Stage Method (DB) Description Cost
1 exact_match Byte-for-byte equality of source_text against documents.normalized_content[offset_start:offset_end]. Free (pure Python).
2 tolerant_match After normalizing both sides (whitespace, smart quotes, OCR confusions when was_ocrd=true), rapidfuzz.fuzz.ratio ≥ 95. Free (pure Python).
3 paraphrase_judge LLM judge call through the gateway. Returns yes / partial / no with high / medium / low confidence (mapped to 0.90 / 0.70 / 0.50). partial=true persists to flag "source partially supports the claim." One judge call per citation.

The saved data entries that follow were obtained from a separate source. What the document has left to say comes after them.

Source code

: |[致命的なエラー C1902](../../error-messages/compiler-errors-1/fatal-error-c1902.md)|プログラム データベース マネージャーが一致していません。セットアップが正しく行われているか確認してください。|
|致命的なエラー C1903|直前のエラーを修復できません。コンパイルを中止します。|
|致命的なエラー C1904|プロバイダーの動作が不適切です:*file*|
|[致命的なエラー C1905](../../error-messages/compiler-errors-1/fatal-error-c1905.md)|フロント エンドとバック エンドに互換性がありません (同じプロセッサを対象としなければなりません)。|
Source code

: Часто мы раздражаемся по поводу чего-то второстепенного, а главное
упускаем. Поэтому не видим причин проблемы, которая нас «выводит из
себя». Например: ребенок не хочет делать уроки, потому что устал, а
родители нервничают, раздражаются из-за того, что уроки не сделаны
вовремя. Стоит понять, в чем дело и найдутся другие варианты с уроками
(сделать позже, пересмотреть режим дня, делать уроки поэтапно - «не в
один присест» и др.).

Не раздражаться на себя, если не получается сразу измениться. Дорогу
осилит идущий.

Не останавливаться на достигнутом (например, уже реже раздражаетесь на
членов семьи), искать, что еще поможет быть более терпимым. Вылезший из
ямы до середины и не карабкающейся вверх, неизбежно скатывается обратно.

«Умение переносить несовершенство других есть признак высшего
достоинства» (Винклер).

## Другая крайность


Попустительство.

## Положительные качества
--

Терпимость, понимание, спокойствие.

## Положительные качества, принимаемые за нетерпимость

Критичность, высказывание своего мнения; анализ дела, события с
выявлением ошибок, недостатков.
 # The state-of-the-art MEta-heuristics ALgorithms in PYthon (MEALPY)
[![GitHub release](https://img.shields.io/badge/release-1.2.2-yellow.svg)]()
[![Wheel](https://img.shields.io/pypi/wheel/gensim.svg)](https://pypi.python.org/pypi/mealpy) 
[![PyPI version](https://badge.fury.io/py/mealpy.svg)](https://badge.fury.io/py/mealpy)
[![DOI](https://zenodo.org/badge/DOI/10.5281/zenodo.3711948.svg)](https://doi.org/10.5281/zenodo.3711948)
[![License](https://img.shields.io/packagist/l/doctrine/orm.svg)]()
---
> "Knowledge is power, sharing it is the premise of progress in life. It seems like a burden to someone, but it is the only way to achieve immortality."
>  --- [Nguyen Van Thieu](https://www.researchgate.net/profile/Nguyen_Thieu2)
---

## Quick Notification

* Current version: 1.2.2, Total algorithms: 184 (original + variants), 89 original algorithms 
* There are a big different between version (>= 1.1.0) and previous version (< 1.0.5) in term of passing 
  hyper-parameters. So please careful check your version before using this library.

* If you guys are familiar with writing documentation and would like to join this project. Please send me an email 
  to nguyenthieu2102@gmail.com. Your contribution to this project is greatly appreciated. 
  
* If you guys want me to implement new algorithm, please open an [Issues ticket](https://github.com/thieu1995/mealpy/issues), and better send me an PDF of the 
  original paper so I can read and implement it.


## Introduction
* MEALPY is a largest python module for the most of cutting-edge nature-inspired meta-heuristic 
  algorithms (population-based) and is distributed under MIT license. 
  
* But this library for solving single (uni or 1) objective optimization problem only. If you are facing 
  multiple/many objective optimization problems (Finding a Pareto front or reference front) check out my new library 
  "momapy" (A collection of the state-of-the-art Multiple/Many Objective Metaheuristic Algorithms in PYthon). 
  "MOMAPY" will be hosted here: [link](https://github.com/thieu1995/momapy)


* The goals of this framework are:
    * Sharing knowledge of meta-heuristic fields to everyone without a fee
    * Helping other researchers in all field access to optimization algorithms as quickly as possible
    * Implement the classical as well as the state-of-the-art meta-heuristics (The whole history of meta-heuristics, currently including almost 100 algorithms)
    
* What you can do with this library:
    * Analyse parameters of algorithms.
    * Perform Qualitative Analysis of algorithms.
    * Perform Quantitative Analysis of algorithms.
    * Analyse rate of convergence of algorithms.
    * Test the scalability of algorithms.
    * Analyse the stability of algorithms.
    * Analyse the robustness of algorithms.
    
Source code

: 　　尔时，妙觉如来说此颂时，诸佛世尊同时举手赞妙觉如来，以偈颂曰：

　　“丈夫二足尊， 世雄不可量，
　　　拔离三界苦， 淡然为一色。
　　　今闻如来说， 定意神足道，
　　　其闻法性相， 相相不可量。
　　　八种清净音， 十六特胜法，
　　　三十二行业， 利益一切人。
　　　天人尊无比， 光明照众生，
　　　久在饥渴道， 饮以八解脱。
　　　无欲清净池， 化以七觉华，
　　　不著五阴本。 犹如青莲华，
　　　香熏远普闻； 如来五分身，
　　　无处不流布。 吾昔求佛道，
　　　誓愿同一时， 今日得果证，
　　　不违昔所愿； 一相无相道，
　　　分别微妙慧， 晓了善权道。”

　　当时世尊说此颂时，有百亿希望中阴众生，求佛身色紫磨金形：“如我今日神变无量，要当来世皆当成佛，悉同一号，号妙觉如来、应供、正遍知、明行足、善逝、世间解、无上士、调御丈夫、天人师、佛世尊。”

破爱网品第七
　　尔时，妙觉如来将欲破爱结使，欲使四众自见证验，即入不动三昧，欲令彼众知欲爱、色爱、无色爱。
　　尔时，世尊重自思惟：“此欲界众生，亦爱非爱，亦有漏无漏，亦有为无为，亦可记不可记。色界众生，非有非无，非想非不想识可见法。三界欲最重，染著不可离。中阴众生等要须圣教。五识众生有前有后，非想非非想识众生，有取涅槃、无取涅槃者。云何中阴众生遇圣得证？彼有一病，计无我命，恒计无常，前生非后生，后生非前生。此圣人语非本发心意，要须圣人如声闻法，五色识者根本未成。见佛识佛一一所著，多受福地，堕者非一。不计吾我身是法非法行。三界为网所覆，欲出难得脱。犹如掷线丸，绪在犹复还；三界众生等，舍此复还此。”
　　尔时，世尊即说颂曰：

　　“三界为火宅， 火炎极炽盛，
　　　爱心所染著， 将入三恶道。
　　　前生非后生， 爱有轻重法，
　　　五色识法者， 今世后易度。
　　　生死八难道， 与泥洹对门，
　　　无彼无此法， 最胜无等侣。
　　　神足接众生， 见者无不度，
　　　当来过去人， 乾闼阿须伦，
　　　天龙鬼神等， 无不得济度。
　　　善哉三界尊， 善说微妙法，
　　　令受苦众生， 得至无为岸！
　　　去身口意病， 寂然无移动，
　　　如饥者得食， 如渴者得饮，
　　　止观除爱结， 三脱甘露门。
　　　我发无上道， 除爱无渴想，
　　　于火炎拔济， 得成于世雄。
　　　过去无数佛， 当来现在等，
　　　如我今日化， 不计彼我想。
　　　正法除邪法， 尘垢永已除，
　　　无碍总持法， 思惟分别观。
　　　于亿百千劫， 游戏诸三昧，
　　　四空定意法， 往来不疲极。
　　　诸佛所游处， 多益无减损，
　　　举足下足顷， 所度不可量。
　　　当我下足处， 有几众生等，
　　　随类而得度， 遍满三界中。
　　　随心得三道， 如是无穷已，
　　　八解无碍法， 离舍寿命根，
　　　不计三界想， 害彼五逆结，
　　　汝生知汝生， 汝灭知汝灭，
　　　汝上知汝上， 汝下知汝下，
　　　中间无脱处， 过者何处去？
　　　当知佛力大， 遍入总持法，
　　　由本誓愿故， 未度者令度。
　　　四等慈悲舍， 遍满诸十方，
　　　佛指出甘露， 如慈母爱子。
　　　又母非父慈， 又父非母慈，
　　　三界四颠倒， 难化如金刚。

4 ensemble_strict / ensemble_majority The paraphrase judge runs in parallel across N models (configured in gateway.yaml). Replaces Stage 3 when activated. Aggregation rule decides whether disagreement misses or majority wins. N judge calls per citation (pre-flight budget check enforces a per-message cap).

Stage 3 vs Stage 4 is exclusive: when ensemble is activated, Stage 3 does not run as a pre-flight. The cascade goes 1 → 2 → 4 (per M2-D1 decision B; the single-judge stage would be redundant with N parallel judges already in flight).